((

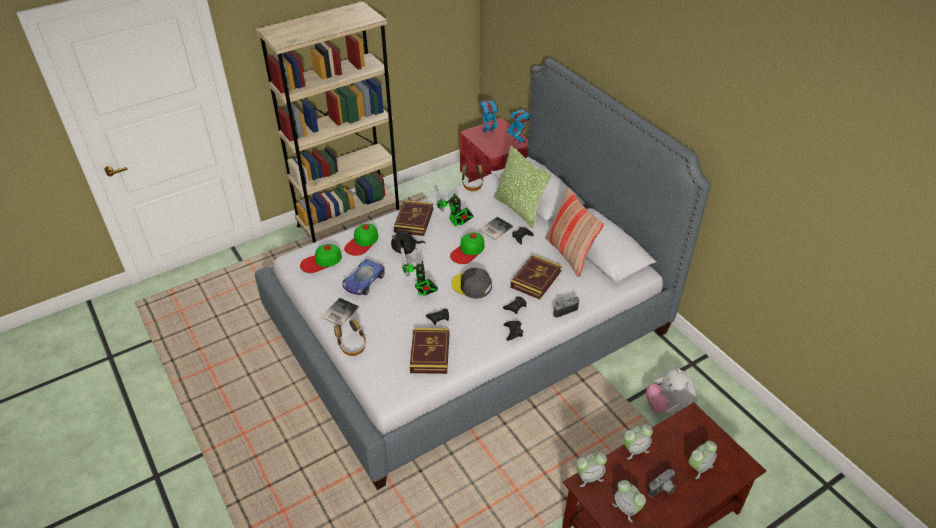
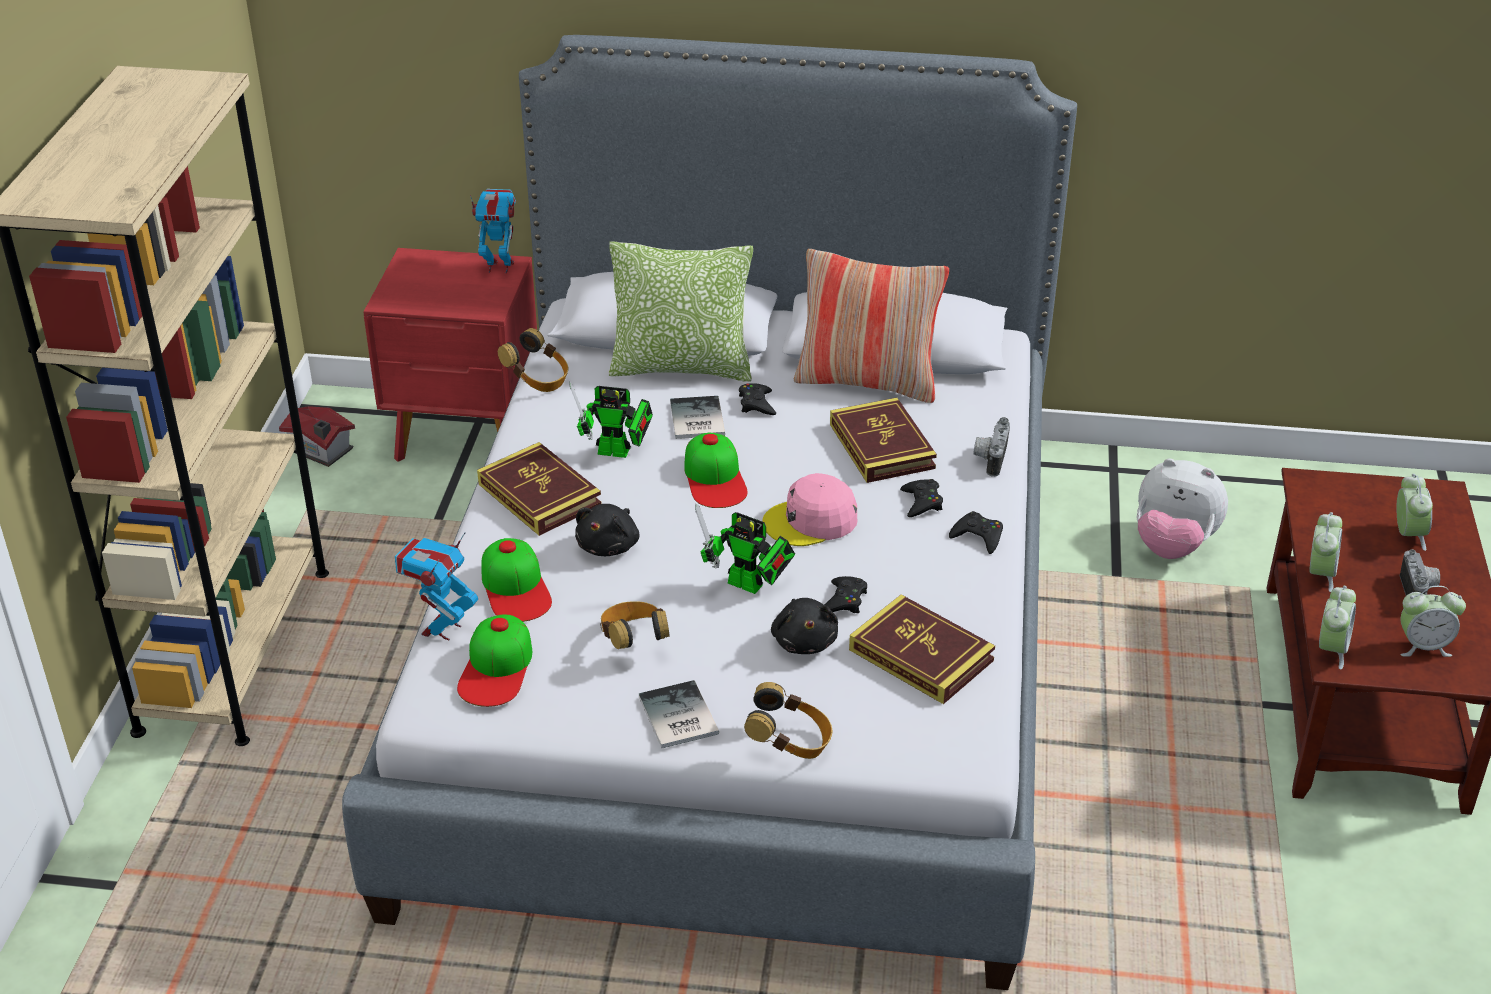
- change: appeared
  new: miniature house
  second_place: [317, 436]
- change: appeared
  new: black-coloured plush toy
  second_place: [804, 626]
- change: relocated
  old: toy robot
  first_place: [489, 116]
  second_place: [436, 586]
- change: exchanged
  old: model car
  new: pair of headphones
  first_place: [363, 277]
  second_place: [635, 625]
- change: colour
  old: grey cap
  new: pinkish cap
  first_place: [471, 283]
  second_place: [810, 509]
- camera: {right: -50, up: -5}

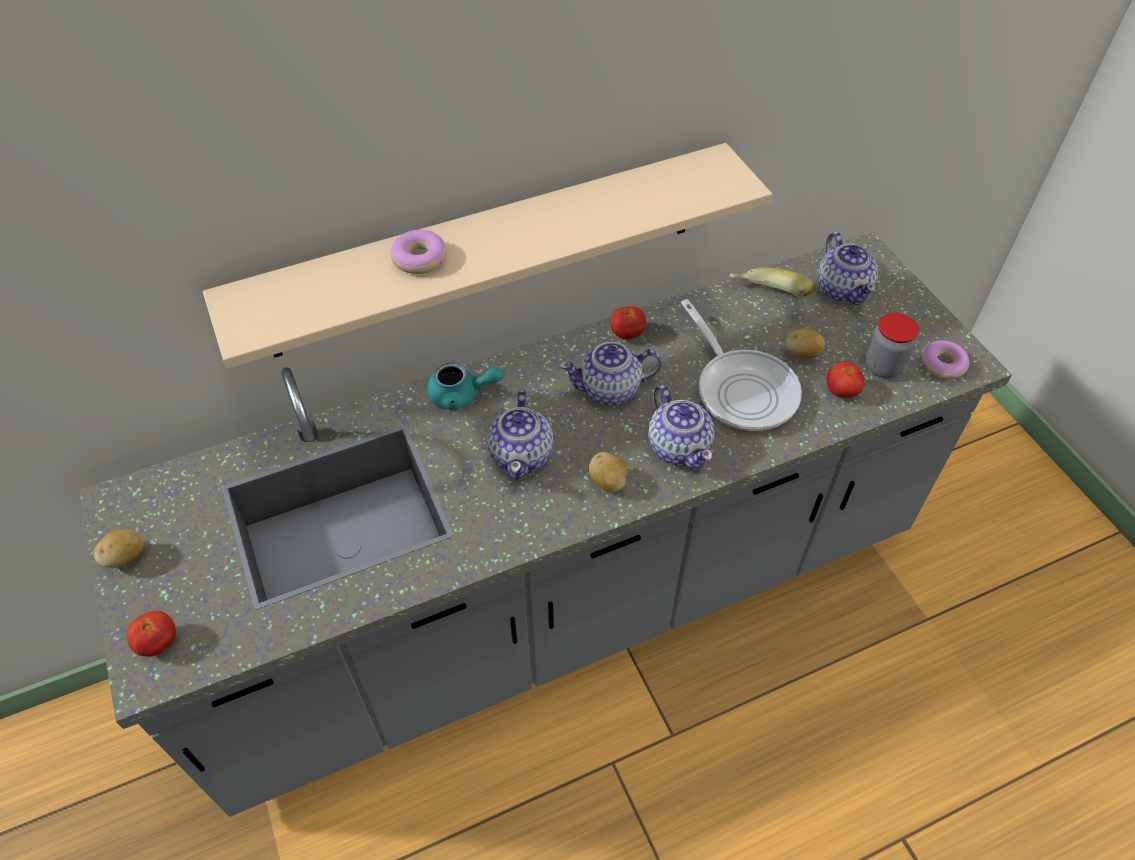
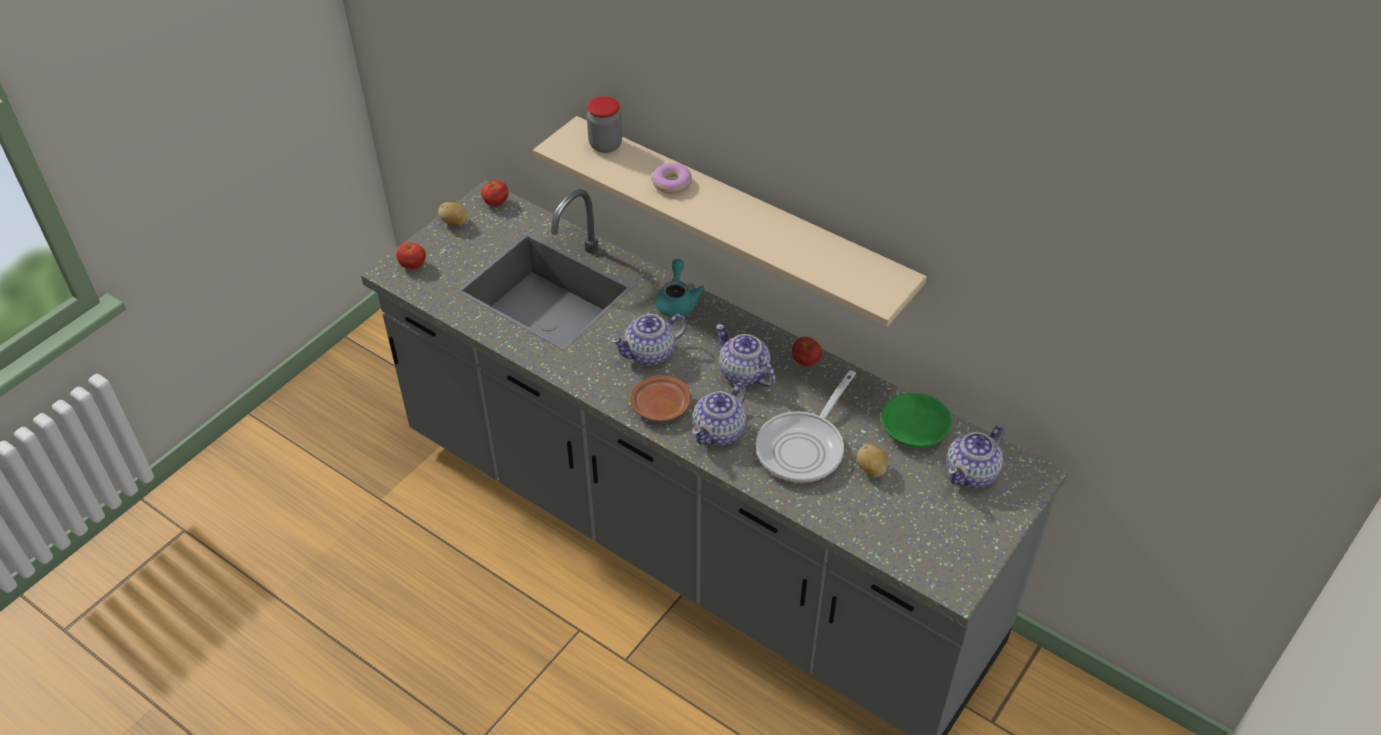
- change: missing
  old: doughnut
  first_place: [945, 359]
- change: relocated
  old: fresh tomato
  first_place: [845, 379]
  second_place: [495, 193]
- change: relocated
  old: preserve jar
  first_place: [892, 345]
  second_place: [604, 124]
- change: exchanged
  old: spud
  new: brownish plate
  first_place: [608, 472]
  second_place: [660, 398]
- change: exchanged
  old: banana
  new: greenish deep dish
  first_place: [771, 282]
  second_place: [916, 420]
- change: spun
  old: blue-green pot for tea
  first_place: [465, 386]
  second_place: [680, 288]
  degrees: -150
- camera: {right: 60, up: -5}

))

** What you should do **
No pictures belong in the copy. Transcribe every entry exactly.

** Task response **
- change: appeared
  new: miniature house
  second_place: [317, 436]
- change: appeared
  new: black-coloured plush toy
  second_place: [804, 626]
- change: relocated
  old: toy robot
  first_place: [489, 116]
  second_place: [436, 586]
- change: exchanged
  old: model car
  new: pair of headphones
  first_place: [363, 277]
  second_place: [635, 625]
- change: colour
  old: grey cap
  new: pinkish cap
  first_place: [471, 283]
  second_place: [810, 509]
- camera: {right: -50, up: -5}

- change: missing
  old: doughnut
  first_place: [945, 359]
- change: relocated
  old: fresh tomato
  first_place: [845, 379]
  second_place: [495, 193]
- change: relocated
  old: preserve jar
  first_place: [892, 345]
  second_place: [604, 124]
- change: exchanged
  old: spud
  new: brownish plate
  first_place: [608, 472]
  second_place: [660, 398]
- change: exchanged
  old: banana
  new: greenish deep dish
  first_place: [771, 282]
  second_place: [916, 420]
- change: spun
  old: blue-green pot for tea
  first_place: [465, 386]
  second_place: [680, 288]
  degrees: -150
- camera: {right: 60, up: -5}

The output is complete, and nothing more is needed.